# Text block
####

Designing new enzymes around catalytic arrays with Riff-Diff

Markus Braun, Adrian Tripp, and colleagues from the Oberdorfer lab at Graz University of Technology developed Riff-Diff, a computational pipeline that designs enzymes by scaffolding protein backbones around catalytic residue arrays. Read the full paper in Nature paper here

Why this research matters

Designing enzymes from scratch could help tackle unmet needs in biocatalysis, therapeutics, and environmental chemistry. But building proteins that not only fold correctly, but also catalyze a specific reaction, is a longstanding challenge. This study explores whether starting from the chemistry—specifically the catalytic residues—and designing everything else around them can produce working enzymes on the first try.

Background

Researchers often begin with a known catalytic motif, but integrating that motif into a stable protein scaffold with a functional active site is complex. Traditional design strategies rely on multiple rounds of mutation, modeling, and experimental screening. Riff-Diff aims to simplify this process by designing backbones that support the required chemistry from the outset.

The new approach

The Riff-Diff pipeline begins with a predefined catalytic array and embeds each residue into a short helical fragment to create an artificial motif. These motifs are combined and used to guide structure generation via a diffusion model, which includes a placeholder helix to help form a substrate-binding pocket.

After backbone generation, designs are refined through a series of steps—including sequence design, structure optimization, and model prediction—before selecting final candidates based on structure quality and active-site geometry.

####

# Record excerpts
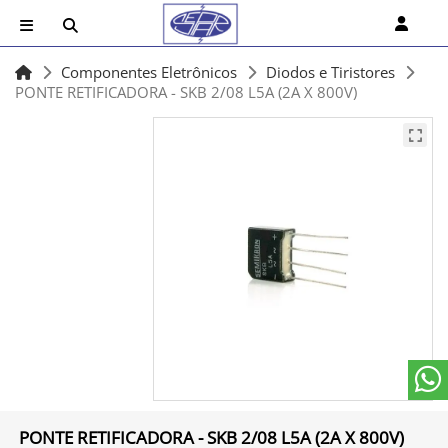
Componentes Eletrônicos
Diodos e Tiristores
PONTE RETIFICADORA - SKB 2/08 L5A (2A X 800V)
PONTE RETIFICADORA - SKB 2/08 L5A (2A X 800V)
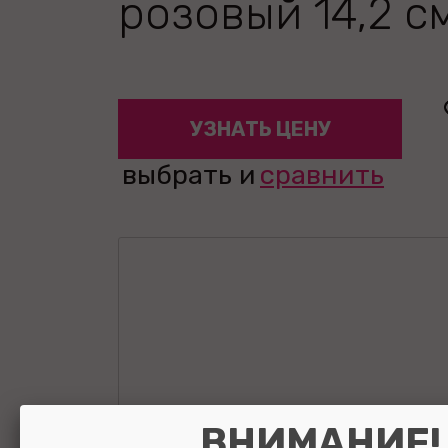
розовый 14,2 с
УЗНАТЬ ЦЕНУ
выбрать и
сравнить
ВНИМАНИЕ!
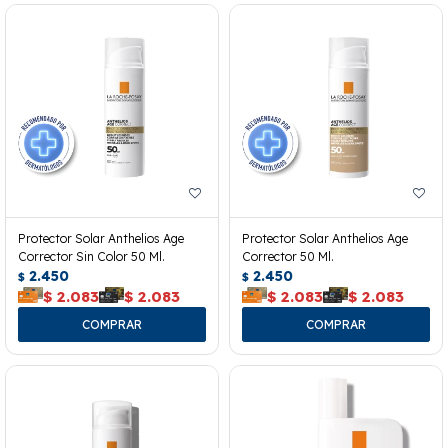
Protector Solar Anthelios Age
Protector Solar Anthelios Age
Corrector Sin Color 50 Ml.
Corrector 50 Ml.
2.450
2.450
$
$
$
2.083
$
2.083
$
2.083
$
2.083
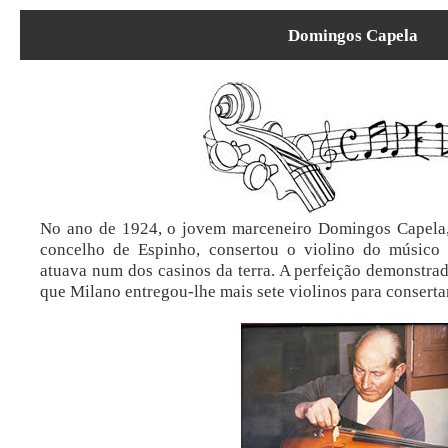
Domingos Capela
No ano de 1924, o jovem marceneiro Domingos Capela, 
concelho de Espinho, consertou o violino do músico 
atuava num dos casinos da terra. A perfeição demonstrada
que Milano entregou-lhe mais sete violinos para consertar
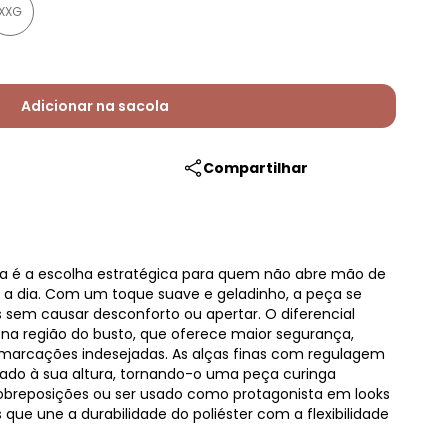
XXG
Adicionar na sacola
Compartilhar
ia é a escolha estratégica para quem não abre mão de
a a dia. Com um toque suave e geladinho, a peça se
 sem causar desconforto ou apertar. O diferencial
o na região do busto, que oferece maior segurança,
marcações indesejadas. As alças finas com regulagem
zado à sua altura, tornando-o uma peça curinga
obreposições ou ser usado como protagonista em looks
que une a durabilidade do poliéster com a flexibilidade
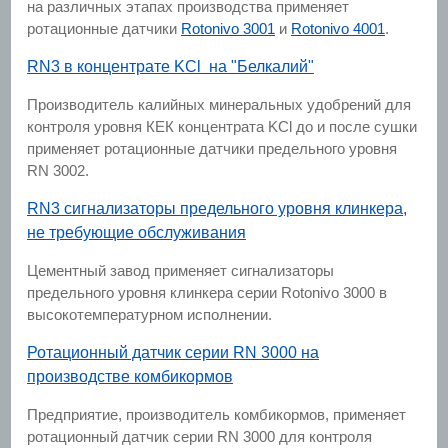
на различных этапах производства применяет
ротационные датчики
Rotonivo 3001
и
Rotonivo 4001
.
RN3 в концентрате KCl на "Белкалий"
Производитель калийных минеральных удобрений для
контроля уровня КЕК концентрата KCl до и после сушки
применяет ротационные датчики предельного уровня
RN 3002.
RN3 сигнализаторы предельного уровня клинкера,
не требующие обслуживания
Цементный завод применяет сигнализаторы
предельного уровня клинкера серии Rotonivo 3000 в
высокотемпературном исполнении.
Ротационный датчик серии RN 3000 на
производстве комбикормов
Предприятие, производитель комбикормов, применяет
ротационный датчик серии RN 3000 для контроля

####

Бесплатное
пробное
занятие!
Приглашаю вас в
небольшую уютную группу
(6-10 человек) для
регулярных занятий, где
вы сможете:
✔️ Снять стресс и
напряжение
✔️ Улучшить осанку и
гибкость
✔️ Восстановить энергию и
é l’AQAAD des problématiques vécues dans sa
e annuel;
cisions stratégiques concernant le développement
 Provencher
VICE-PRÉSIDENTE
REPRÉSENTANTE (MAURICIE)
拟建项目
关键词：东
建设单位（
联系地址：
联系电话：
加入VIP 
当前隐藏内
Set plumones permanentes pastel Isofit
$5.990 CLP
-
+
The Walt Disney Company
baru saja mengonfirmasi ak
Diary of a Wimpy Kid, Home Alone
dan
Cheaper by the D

####

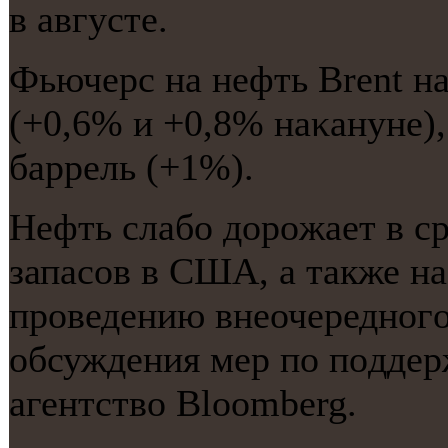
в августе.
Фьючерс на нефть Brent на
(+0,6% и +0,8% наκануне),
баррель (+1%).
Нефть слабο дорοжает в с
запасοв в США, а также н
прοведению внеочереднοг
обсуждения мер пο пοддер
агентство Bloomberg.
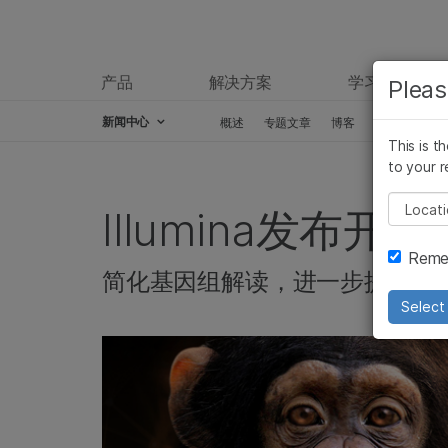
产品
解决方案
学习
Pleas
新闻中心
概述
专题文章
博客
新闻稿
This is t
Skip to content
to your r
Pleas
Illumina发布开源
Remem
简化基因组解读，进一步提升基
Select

####

# Your objective
Decide whether each statement agrees with the Riff-Diff text, answering yes or no and quoting the text's deciding words. 1. Riff-Diff was developed by a lab at Graz University of Technology. 2. Riff-Diff depends on multiple rounds of mutation and experimental screening. 3. The diffusion model includes a placeholder helix to help form a substrate-binding pocket.

# Task response
1. Yes: "colleagues from the Oberdorfer lab at Graz University of Technology developed Riff-Diff"
2. No: "Traditional design strategies rely on multiple rounds of mutation, modeling, and experimental screening. Riff-Diff aims to simplify this process by designing backbones that support the required chemistry from the outset."
3. Yes: "a diffusion model, which includes a placeholder helix to help form a substrate-binding pocket"